Natural Resources Chairman Doc Hastings (R-Wash.) is keeping "every option on the table" to compel compliance with the committee's ongoing document and interview requests, spokesman Spencer Pederson said this morning.
Such a move would be the most politically volatile twist in an investigation that has resulted in subpoenas issued to both Interior and the agency's acting inspector general, Mary Kendall, seeking information on who within the administration may be responsible for editing the agency's report.
The House earlier this month voted to hold Attorney General Eric Holder in contempt of Congress for his unwillingness to hand over documents related to the "Fast and Furious" gun-tracking program.
Hastings late last week requested interviews with five Interior officials, arguing that the department continues to flout a subpoena issued three months ago for documents that would reveal the circumstances that led to the moratorium, which he says led to thousands of lost jobs and decreased energy production in the Gulf of Mexico.
Interior has submitted a "limited number of documents," mostly concerning correspondence with peer reviewers, "but not the internal deliberations within the department or the White House that would shed light on the moratorium decision or how the drilling moratorium report was edited to mischaracterize the peer reviewers' work," Hastings said in a letter to Interior Secretary Ken Salazar.
"The documents suggest the officials to be interviewed would be able to shed light on questions central to this investigation, including whether political appointees used the peer reviewers as 'cover,' as some of the peer reviewers had wondered in emails to department officials, to justify the economically devastating moratorium," Hastings wrote.
An investigation by Kendall in late 2010 concluded that late-night edits by the White House had implied that the group of independent scientists supported the proposed drilling ban -- when they in fact had not -- but that there was no clear evidence of an intent to mislead the public (Greenwire, Nov. 10, 2010). Interior corrected the error and issued a quick public apology to the scientists.
Hastings' letter gives the agency until Thursday to set up interviews next week with Steve Black, counselor to the secretary; Neal Kemkar, special assistant to Black, currently on detail to the White House Council on Environmental Quality; Walter Cruickshank, deputy director of the Bureau of Ocean Energy Management; Mary Katherine Ishee, senior adviser at the Office of Surface Mining, Reclamation and Enforcement; and Kallie Hanley, senior adviser to the Office of the Assistant Secretary at the Bureau of Indian Affairs.
"The need for [the interviews] is heightened given the department's repeated refusal to provide documents even in the face of a duly authorized and issued congressional subpoena," Hastings wrote, noting that the request was first submitted in February.
Interior spokesman Adam Fetcher this morning said the decision to impose a moratorium on deepwater exploration was Salazar's alone, as opposed to stemming from inappropriate involvement by the White House, as Hastings argues.

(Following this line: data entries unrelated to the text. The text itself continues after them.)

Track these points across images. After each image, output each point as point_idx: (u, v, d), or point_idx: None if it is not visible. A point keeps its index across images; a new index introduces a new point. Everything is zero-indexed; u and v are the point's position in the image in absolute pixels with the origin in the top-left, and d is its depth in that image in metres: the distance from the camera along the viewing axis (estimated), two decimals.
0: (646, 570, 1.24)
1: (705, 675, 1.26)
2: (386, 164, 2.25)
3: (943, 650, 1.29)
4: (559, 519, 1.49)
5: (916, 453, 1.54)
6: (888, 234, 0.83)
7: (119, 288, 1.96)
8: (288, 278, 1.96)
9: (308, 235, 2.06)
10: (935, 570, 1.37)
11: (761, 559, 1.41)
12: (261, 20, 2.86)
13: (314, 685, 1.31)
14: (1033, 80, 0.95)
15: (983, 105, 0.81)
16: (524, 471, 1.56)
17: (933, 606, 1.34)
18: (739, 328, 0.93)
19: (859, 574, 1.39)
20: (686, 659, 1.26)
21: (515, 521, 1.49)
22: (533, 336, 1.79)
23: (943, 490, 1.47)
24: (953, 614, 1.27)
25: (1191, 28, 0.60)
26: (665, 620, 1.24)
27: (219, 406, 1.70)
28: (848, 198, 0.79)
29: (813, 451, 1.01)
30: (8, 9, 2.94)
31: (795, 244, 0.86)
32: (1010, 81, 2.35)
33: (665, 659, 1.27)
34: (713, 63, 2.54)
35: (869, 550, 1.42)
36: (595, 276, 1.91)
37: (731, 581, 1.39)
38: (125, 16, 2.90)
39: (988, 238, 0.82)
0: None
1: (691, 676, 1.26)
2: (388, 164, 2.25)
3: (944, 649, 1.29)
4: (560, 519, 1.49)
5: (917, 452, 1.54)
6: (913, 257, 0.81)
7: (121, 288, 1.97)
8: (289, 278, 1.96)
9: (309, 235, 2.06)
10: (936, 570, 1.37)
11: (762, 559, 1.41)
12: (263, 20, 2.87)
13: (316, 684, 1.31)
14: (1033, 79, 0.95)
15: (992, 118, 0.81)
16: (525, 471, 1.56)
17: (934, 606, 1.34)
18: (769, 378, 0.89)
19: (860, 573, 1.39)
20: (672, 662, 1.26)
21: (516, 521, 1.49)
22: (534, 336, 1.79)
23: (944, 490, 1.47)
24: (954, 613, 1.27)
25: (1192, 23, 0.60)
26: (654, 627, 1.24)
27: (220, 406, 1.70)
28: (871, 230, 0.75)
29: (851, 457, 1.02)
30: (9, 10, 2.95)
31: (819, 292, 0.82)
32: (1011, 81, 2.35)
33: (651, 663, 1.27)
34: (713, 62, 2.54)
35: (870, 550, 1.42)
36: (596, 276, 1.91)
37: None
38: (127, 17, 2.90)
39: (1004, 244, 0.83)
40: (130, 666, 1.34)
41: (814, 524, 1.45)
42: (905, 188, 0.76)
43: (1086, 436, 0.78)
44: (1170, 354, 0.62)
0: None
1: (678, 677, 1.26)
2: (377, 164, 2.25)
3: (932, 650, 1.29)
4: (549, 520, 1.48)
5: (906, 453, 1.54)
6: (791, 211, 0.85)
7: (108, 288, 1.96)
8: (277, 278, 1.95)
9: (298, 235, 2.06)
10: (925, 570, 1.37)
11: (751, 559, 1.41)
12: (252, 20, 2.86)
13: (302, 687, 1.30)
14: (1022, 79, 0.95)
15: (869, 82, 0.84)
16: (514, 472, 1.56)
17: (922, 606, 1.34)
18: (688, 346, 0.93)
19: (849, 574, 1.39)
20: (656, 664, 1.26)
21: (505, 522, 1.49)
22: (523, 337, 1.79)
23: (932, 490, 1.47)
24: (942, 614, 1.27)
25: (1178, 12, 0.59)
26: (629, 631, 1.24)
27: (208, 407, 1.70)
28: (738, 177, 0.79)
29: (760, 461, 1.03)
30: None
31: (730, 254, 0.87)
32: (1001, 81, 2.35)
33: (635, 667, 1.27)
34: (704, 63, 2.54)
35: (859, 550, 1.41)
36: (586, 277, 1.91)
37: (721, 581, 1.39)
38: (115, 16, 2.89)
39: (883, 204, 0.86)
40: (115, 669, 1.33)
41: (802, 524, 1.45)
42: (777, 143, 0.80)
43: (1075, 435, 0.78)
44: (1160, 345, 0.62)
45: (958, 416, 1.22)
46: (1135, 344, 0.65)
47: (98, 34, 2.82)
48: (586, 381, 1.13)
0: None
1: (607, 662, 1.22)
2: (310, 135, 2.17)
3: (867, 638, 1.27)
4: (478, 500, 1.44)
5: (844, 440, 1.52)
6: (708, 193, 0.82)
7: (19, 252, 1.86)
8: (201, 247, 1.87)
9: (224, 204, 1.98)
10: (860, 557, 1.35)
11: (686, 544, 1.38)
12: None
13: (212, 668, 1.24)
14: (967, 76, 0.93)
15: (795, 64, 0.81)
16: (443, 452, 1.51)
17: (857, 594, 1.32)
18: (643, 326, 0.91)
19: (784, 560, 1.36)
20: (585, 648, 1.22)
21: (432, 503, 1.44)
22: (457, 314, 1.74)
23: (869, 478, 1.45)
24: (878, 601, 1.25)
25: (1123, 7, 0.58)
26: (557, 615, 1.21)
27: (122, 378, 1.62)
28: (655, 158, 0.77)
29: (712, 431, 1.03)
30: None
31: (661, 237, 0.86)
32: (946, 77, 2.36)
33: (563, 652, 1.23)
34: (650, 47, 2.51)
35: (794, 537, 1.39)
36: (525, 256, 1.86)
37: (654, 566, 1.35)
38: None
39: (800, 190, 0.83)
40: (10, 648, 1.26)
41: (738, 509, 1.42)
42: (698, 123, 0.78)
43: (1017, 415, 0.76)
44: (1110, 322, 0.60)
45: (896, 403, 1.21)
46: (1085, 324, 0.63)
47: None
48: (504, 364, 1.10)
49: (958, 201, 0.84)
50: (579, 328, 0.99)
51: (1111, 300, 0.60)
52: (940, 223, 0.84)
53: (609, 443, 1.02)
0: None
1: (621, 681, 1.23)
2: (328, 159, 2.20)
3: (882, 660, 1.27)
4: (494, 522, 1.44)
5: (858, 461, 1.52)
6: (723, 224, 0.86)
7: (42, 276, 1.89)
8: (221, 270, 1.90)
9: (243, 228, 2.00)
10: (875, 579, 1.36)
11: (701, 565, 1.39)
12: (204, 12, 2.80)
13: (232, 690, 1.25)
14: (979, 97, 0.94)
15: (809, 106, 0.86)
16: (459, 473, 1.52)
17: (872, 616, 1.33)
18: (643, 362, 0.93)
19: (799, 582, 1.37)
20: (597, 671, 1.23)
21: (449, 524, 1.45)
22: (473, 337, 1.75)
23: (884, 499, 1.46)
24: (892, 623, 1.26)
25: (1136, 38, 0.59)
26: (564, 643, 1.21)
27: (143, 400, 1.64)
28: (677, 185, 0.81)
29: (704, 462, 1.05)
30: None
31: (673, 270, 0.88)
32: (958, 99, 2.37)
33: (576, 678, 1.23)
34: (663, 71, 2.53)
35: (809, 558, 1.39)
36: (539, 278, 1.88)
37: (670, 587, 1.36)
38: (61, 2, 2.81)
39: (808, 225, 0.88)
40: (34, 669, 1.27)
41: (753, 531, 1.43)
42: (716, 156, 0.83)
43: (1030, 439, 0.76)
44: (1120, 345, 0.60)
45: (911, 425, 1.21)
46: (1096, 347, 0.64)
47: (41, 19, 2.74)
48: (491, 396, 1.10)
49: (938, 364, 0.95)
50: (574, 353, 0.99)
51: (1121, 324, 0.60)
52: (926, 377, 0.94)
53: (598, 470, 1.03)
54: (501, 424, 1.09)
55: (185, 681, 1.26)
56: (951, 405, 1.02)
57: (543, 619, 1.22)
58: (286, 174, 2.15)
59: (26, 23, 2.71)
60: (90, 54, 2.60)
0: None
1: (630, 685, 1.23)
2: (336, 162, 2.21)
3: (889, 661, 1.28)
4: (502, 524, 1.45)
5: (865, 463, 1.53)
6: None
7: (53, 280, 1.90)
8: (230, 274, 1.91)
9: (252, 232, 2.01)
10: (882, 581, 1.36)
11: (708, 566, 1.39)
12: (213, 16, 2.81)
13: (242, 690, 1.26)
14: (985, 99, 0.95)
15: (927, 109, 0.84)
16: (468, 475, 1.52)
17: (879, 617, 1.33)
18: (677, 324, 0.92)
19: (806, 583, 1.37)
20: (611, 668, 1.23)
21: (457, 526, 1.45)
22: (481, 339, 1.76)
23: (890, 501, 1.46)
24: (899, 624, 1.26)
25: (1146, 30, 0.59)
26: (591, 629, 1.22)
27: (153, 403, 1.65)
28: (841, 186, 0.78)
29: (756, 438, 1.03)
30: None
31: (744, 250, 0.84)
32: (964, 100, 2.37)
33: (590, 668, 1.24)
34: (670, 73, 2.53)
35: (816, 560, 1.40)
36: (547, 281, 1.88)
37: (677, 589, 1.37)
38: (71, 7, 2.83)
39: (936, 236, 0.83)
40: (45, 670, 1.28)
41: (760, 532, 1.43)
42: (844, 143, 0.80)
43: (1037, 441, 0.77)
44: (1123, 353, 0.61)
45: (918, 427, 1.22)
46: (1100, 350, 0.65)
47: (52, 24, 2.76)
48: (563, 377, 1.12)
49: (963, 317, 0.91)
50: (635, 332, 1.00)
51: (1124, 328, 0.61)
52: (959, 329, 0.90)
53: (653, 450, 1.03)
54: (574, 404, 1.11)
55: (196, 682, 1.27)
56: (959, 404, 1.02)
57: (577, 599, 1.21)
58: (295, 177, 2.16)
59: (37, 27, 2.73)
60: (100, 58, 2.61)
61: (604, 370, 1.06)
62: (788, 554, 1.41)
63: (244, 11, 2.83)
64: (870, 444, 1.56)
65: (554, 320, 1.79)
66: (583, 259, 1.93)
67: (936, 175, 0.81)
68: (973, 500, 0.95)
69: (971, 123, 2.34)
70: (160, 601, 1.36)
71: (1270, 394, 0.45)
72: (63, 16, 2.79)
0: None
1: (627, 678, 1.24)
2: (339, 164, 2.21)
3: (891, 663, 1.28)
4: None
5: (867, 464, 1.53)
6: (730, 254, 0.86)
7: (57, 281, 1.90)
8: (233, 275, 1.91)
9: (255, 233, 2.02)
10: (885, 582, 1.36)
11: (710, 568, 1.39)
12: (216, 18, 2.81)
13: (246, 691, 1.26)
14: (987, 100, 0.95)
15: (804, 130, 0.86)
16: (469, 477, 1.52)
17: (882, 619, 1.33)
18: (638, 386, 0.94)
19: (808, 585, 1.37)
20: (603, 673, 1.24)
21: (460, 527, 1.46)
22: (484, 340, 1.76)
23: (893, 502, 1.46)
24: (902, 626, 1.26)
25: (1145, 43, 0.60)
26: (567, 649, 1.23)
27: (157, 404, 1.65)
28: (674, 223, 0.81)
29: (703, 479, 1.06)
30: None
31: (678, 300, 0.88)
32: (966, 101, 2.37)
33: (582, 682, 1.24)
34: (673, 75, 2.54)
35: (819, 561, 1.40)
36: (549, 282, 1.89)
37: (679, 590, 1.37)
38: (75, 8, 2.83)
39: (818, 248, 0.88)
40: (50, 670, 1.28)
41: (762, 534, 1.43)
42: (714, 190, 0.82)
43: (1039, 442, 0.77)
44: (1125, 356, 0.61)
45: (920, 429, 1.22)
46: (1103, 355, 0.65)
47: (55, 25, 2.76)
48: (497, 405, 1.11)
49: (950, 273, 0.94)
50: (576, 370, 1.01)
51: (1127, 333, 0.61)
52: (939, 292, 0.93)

Fetcher called the committee's continued probe of the drilling safety report a waste of taxpayer money.
"With the full force of the federal government responding to the largest oil spill in U.S. history, Secretary Salazar recognized that the nation could neither afford the risk nor respond to a second catastrophic spill in the Gulf at the same time," he said, noting that Interior has provided nearly 2,000 pages of documents and remains willing to cooperate with the committee's "legitimate oversight interests."
"This investigation, made up of an ever-changing and unsettled set of requests from the committee, continues to spend taxpayer resources to re-litigate an issue that was resolved two years ago," he said.
IG council to probe Kendall's role
Kendall, too, may come under greater scrutiny over her role in the crafting of the Interior report that she later investigated.
The Council of the Inspectors General on Integrity and Efficiency last Friday said it would investigate a charge by Republican Sens. David Vitter (La.), Jeff Sessions (Ala.) and John Cornyn (Texas) in late May that Kendall's report "appears to not be the results of a complete and impartial investigation" (E&ENews PM, May 24).
In a letter to the senators, the council's Integrity Committee chairman, Kevin Perkins, said the agency will meet Thursday to consider the matter.
Several internal Interior documents show Kendall attended meetings related to the Interior report -- a fact, Hastings argued, that suggests she misled the committee when she told the panel in June 2010 that she was "not involved in the process of developing that report."
Kendall has defended her impartiality, saying that although she attended information-collecting sessions, she did not offer suggestions or help write the report (Greenwire, May 23).